====== PAGE EXCERPT

PAPI

About PAPI

PAPI (Performance Application Programming Interface) provides a powerful and portable way to measure hardware performance at the lowest level. PAPI is an open-source project available at PAPI Project.

Build recipes and compilation instructions for this installation are available at:

https://gitlab.discoverer.bg/vkolev/recipes/-/tree/main/papi

PAPI enables you to:

What PAPI can do for you

  1. Measure Hardware Performance Counters
    • Access CPU cycles, instruction counts, and execution metrics
    • Monitor cache behaviour (hits, misses, accesses)
    • Track branch prediction accuracy
    • Measure floating-point operation rates
    • Analyse memory bandwidth and access patterns
  2. Profile Application Performance
    • Identify performance bottlenecks at the hardware level
    • Understand why code runs slowly (cache misses, branch mispredictions, etc.)

============
====== DATA SHOWN

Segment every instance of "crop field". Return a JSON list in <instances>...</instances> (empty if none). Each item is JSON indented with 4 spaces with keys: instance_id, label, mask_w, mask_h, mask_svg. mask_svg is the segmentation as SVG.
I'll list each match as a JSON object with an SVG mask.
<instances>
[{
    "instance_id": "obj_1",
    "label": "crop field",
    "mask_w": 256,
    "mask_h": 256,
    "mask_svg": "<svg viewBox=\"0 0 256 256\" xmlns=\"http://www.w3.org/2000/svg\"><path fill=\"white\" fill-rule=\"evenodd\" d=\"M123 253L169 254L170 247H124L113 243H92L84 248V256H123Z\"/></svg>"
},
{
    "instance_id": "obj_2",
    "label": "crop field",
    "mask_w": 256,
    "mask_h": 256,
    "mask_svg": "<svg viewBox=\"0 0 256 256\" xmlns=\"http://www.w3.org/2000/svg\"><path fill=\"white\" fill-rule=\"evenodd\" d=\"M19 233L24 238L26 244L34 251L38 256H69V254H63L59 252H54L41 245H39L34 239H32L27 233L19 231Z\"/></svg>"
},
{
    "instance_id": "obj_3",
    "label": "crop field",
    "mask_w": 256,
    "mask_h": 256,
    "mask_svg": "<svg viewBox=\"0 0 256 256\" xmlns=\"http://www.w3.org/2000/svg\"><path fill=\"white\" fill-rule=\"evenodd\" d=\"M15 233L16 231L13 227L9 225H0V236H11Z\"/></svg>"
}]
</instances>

============

- DIRECTIVES -
1 > In the PAPI page, what does the name PAPI stand for?
2 > From the PAPI page, quote the passage starting at "1. Measure Hardware" and ending at "branch mispredictions, etc.)".

- THE REPLIES -
1 > Performance Application Programming Interface

2 >
1. Measure Hardware Performance Counters
    • Access CPU cycles, instruction counts, and execution metrics
    • Monitor cache behaviour (hits, misses, accesses)
    • Track branch prediction accuracy
    • Measure floating-point operation rates
    • Analyse memory bandwidth and access patterns
  2. Profile Application Performance
    • Identify performance bottlenecks at the hardware level
    • Understand why code runs slowly (cache misses, branch mispredictions, etc.)